WHAT THIS TASK INVOLVES:
In the data below, find the line containing "348 38 13.01"; transcribe it and each line after it exactly, through the last, skipping pictures.

#####

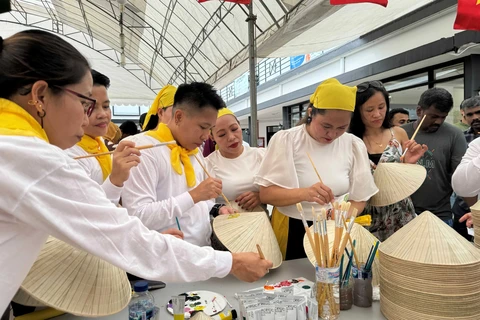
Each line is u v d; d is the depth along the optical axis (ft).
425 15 13.30
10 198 1.74
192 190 4.13
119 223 2.15
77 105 2.03
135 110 53.11
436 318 2.65
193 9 16.84
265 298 2.77
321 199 4.02
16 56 1.86
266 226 4.16
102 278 2.66
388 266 2.90
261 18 11.88
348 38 13.01
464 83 13.05
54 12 27.63
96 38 30.42
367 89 5.22
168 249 2.35
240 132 5.84
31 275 2.33
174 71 29.86
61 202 1.88
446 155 6.66
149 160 4.08
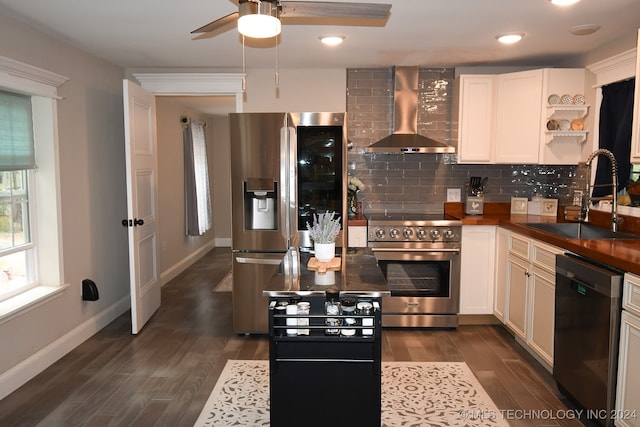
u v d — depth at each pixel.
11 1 2.66
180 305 4.84
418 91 4.53
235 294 3.92
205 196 7.71
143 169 4.13
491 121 4.21
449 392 2.92
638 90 2.72
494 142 4.23
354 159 4.60
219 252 8.02
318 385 2.19
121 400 2.82
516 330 3.59
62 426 2.53
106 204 4.21
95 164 4.02
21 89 2.99
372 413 2.19
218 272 6.46
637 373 2.14
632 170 3.42
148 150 4.27
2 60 2.75
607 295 2.30
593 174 3.83
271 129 3.80
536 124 4.02
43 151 3.36
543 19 3.01
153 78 4.47
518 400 2.82
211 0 2.64
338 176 3.89
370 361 2.17
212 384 3.04
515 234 3.62
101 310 4.11
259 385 3.03
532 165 4.58
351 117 4.55
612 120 3.61
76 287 3.69
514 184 4.60
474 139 4.24
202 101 6.31
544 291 3.12
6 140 3.02
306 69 4.52
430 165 4.61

#####

EXERCISE ANSWER:
348 38 13.01
464 83 13.05
54 12 27.63
96 38 30.42
367 89 5.22
168 249 2.35
240 132 5.84
31 275 2.33
174 71 29.86
61 202 1.88
446 155 6.66
149 160 4.08
u v d — depth at each pixel.
11 1 2.66
180 305 4.84
418 91 4.53
235 294 3.92
205 196 7.71
143 169 4.13
491 121 4.21
449 392 2.92
638 90 2.72
494 142 4.23
354 159 4.60
219 252 8.02
318 385 2.19
121 400 2.82
516 330 3.59
62 426 2.53
106 204 4.21
95 164 4.02
21 89 2.99
372 413 2.19
218 272 6.46
637 373 2.14
632 170 3.42
148 150 4.27
2 60 2.75
607 295 2.30
593 174 3.83
271 129 3.80
536 124 4.02
43 151 3.36
543 19 3.01
153 78 4.47
518 400 2.82
211 0 2.64
338 176 3.89
370 361 2.17
212 384 3.04
515 234 3.62
101 310 4.11
259 385 3.03
532 165 4.58
351 117 4.55
612 120 3.61
76 287 3.69
514 184 4.60
474 139 4.24
202 101 6.31
544 291 3.12
6 140 3.02
306 69 4.52
430 165 4.61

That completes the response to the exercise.